By George Harvey
Choosing new windows for a retrofit or new building can be a daunting experience for an ordinary person. There are numbers of choices that seem to go on endlessly. We can choose among installers, manufacturers, and designs. We can pick different materials, components, and construction.
On top of everything else, there are different standards used, which are not directly comparable. Most of us know simple conversions, such as changing a distance from kilometers to miles. Others are a bit more difficult, but pretty straightforward because a simple formula does the trick. But comparing window standards between those used in Europe and what we have in North America is somewhat daunting. Fortunately, there are professionals who are well-educated in these matters, and who are available locally.
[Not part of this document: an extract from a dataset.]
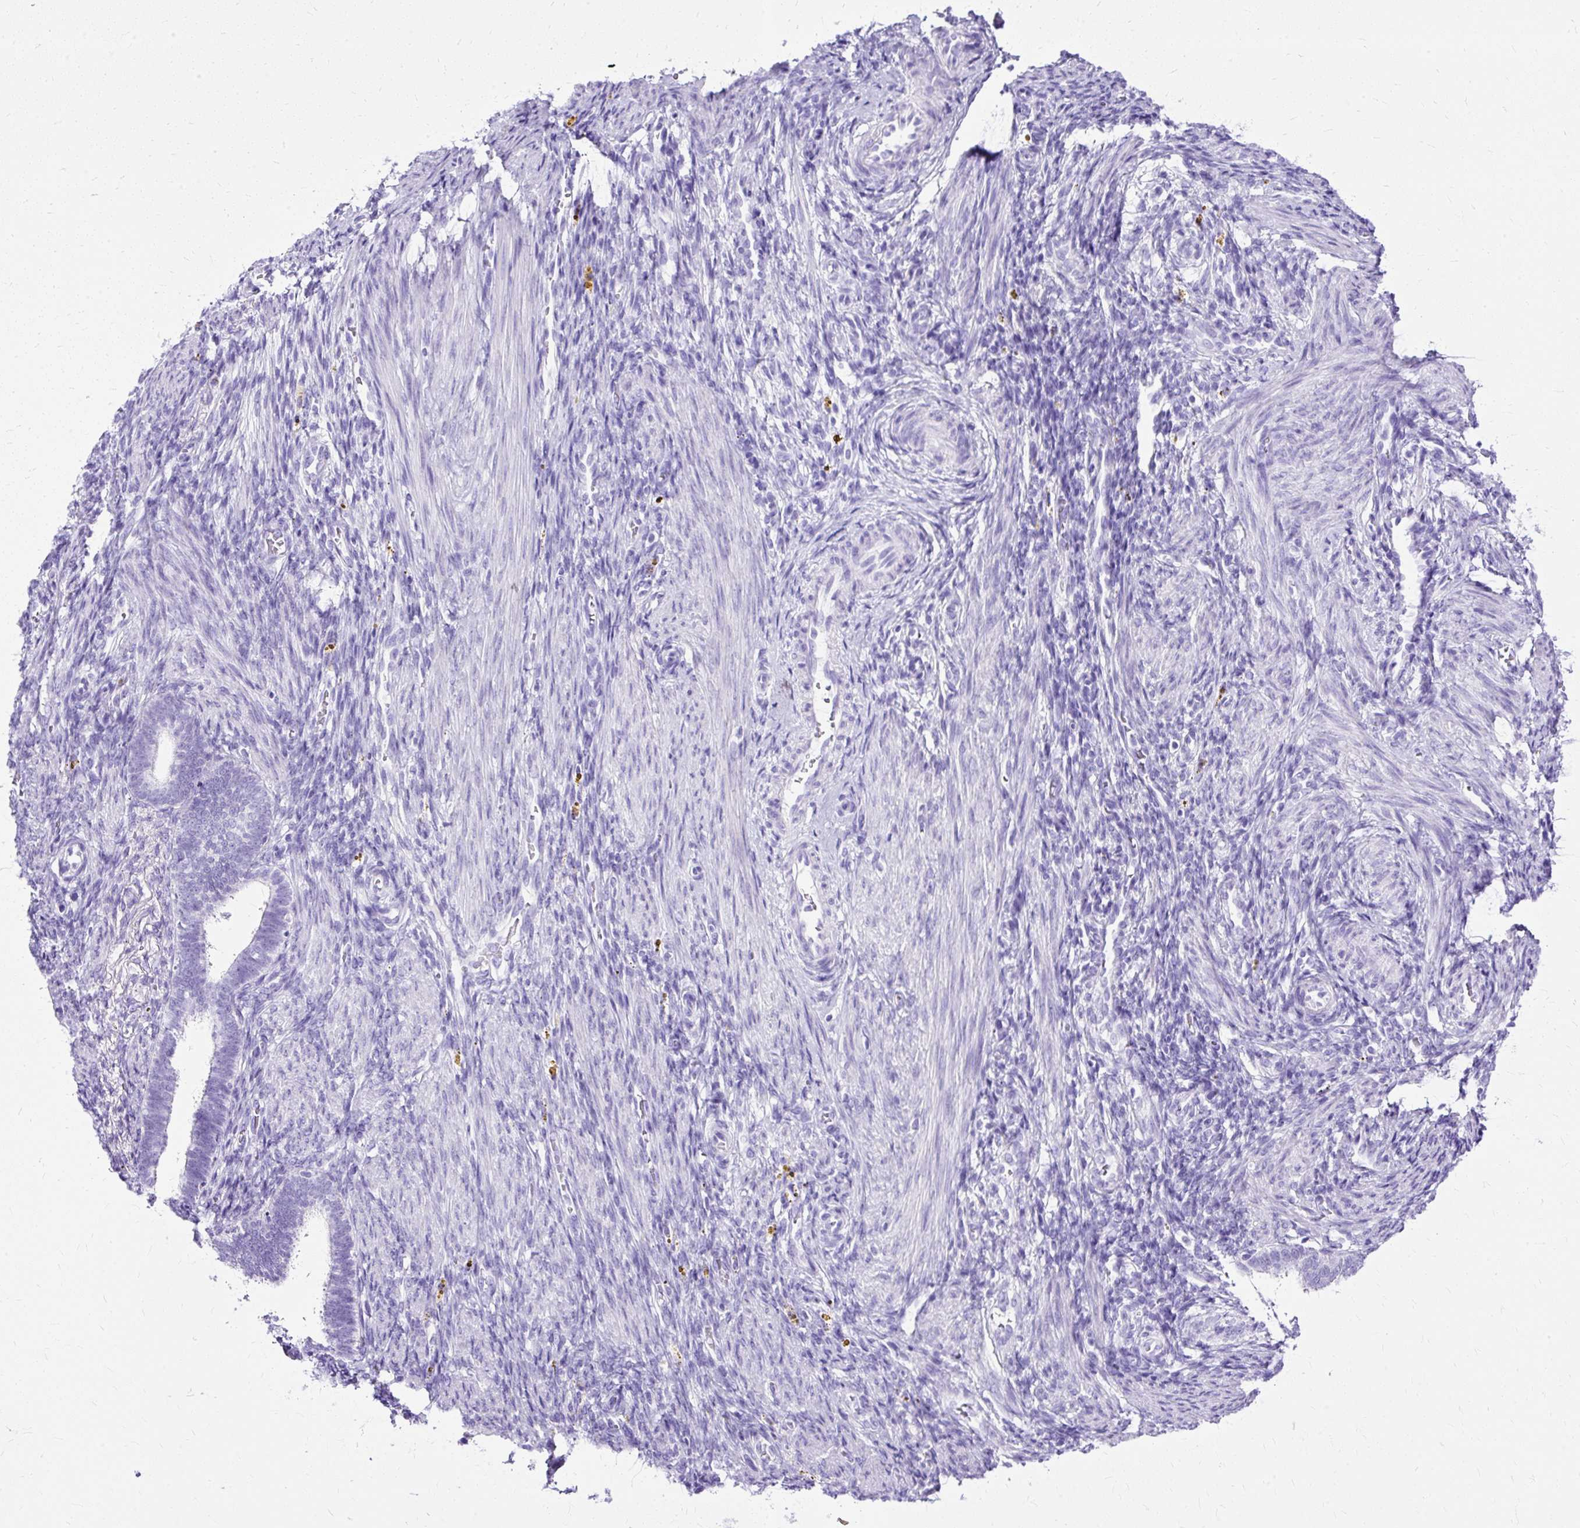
{"staining": {"intensity": "negative", "quantity": "none", "location": "none"}, "tissue": "endometrium", "cell_type": "Cells in endometrial stroma", "image_type": "normal", "snomed": [{"axis": "morphology", "description": "Normal tissue, NOS"}, {"axis": "topography", "description": "Endometrium"}], "caption": "Immunohistochemical staining of unremarkable endometrium displays no significant expression in cells in endometrial stroma.", "gene": "SLC8A2", "patient": {"sex": "female", "age": 34}}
What we need is not to understand window construction and the meanings of all of the standards. What we need is to be able to connect with professionals who understand the issues and can advise on them with reliable advice. These are experts in installation and manufacture.
Loewen Window Center of Vermont & New Hampshire
Steve Cary, of Loewen Window Center of Vermont & New Hampshire, is an expert on the subject. He told us, “It’s apples versus oranges on the testing.” Explaining this further, he pointed out that the European standard was developed with Passive House (PH) standards in mind. German engineering, in particular, is careful and thorough. Nevertheless, he also says many of the North American products are very good, and added, “While many European products are indeed very good – it’s not as [greatly] spread as commonly thought.”
He explained, “Many of our lines have been used in PH projects, but only one (Tanner) has a certified PH window. The performance claims are only as good as the certification and in the North American market that’s the NFRC label.” He is referring to the National Fenestration Rating Council. Though the ratings are different, they are nonetheless useful for comparing windows rated under the same standards.
Cary says the Tanner products, which are certified for PH, are the most expensive. They are of “tilt/turn” design, with minimal framing showing to the exterior and are engineered to European standards. He says Loewen’s own products are less expensive, but the company has been manufacturing triple-glazed windows since 1973, making it the most experienced major maker of such windows in the United States. Even less expensive are the Comfort Line Fiberframe, the oldest US fiberglass window manufacturer; they are followed, among the products Cary represents, by Kohltech windows, which include triple-glazed models in a number of product types, including tilt/turns windows, casements windows, and a new single-hung series.
The web site for Loewen Window Center of Vermont & New Hampshire is www.loewenvtnh.com.
Menck Windows, based in Chicopee, Massachusetts, manufactures high performance, German engineered tilt-turn windows, win-doors, swinging doors, and lift and slide doors. With their designs, product quality and performance is guaranteed through European testing and trade federations. Their tilt-turn type windows provide superior performance with wind and water infiltration and are tested to withstand high loads.
Alan B. Wall, Director of Sales and Marketing, spoke to the importance of triple-glazing, saying, “Not only does triple glazing increase thermal performance, it increases interior comfort (the interior pane of glass ends up being much warmer, so you do not feel the ‘convected cold’ that’s present with double glazing on cold days) and a much quieter interior.”
Menck’s website is menckwindows.com.
Intus is a window manufacturer based in Fairfax, Virginia. Marketing Executive Ema Klimaite pointed out the importance of proper window and door installation as a very important part of the process. “You may purchase the most expensive products, but if they are poorly installed it will result in a potential loss in energy savings.” She also commented on the importance of efficient design. “A typical dual pane window has a R-value of R2 to R3. Intus Windows’ triple pane lineup have an average R-value of R7.”
There are a number of choices that can be made, and there is no single choice that is best under all circumstances. Perhaps the best advice is that unless you are an expert on windows, it pays to have the help of someone who is.